## REQUIREMENT
Could you put each line of the entries below into a JSON list of strings, one string per line, with the blank lines left out?

## THE INPUT
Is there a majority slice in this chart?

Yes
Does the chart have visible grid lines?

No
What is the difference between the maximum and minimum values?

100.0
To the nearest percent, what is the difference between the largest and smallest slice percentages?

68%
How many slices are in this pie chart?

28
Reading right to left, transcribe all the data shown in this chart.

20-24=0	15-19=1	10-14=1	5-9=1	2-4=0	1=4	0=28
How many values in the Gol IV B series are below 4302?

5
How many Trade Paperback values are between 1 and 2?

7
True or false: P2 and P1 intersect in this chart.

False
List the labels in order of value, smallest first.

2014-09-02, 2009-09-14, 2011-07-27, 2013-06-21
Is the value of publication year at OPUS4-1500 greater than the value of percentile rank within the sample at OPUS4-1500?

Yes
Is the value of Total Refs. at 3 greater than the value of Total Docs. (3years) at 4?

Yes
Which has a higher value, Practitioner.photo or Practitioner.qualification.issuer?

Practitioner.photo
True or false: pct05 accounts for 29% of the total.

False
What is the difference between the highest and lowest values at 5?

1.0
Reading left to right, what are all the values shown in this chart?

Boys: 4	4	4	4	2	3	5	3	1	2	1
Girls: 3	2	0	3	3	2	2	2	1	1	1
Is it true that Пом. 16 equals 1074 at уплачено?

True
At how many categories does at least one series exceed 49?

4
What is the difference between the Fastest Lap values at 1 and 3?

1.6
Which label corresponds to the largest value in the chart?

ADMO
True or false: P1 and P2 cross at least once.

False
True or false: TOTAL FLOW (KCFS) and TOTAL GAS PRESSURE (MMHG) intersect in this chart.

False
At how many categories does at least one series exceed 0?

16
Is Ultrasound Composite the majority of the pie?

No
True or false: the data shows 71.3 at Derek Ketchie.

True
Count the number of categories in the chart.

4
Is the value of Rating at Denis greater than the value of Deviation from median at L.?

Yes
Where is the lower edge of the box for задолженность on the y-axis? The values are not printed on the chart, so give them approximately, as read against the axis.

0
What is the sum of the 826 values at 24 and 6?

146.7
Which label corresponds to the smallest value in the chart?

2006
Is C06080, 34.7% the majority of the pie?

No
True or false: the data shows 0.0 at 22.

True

## SOLUTION TO THIS EXERCISE
[
  "Is there a majority slice in this chart?",
  "Yes",
  "Does the chart have visible grid lines?",
  "No",
  "What is the difference between the maximum and minimum values?",
  "100.0",
  "To the nearest percent, what is the difference between the largest and smallest slice percentages?",
  "68%",
  "How many slices are in this pie chart?",
  "28",
  "Reading right to left, transcribe all the data shown in this chart.",
  "20-24=0\t15-19=1\t10-14=1\t5-9=1\t2-4=0\t1=4\t0=28",
  "How many values in the Gol IV B series are below 4302?",
  "5",
  "How many Trade Paperback values are between 1 and 2?",
  "7",
  "True or false: P2 and P1 intersect in this chart.",
  "False",
  "List the labels in order of value, smallest first.",
  "2014-09-02, 2009-09-14, 2011-07-27, 2013-06-21",
  "Is the value of publication year at OPUS4-1500 greater than the value of percentile rank within the sample at OPUS4-1500?",
  "Yes",
  "Is the value of Total Refs. at 3 greater than the value of Total Docs. (3years) at 4?",
  "Yes",
  "Which has a higher value, Practitioner.photo or Practitioner.qualification.issuer?",
  "Practitioner.photo",
  "True or false: pct05 accounts for 29% of the total.",
  "False",
  "What is the difference between the highest and lowest values at 5?",
  "1.0",
  "Reading left to right, what are all the values shown in this chart?",
  "Boys: 4\t4\t4\t4\t2\t3\t5\t3\t1\t2\t1",
  "Girls: 3\t2\t0\t3\t3\t2\t2\t2\t1\t1\t1",
  "Is it true that Пом. 16 equals 1074 at уплачено?",
  "True",
  "At how many categories does at least one series exceed 49?",
  "4",
  "What is the difference between the Fastest Lap values at 1 and 3?",
  "1.6",
  "Which label corresponds to the largest value in the chart?",
  "ADMO",
  "True or false: P1 and P2 cross at least once.",
  "False",
  "True or false: TOTAL FLOW (KCFS) and TOTAL GAS PRESSURE (MMHG) intersect in this chart.",
  "False",
  "At how many categories does at least one series exceed 0?",
  "16",
  "Is Ultrasound Composite the majority of the pie?",
  "No",
  "True or false: the data shows 71.3 at Derek Ketchie.",
  "True",
  "Count the number of categories in the chart.",
  "4",
  "Is the value of Rating at Denis greater than the value of Deviation from median at L.?",
  "Yes",
  "Where is the lower edge of the box for задолженность on the y-axis? The values are not printed on the chart, so give them approximately, as read against the axis.",
  "0",
  "What is the sum of the 826 values at 24 and 6?",
  "146.7",
  "Which label corresponds to the smallest value in the chart?",
  "2006",
  "Is C06080, 34.7% the majority of the pie?",
  "No",
  "True or false: the data shows 0.0 at 22.",
  "True"
]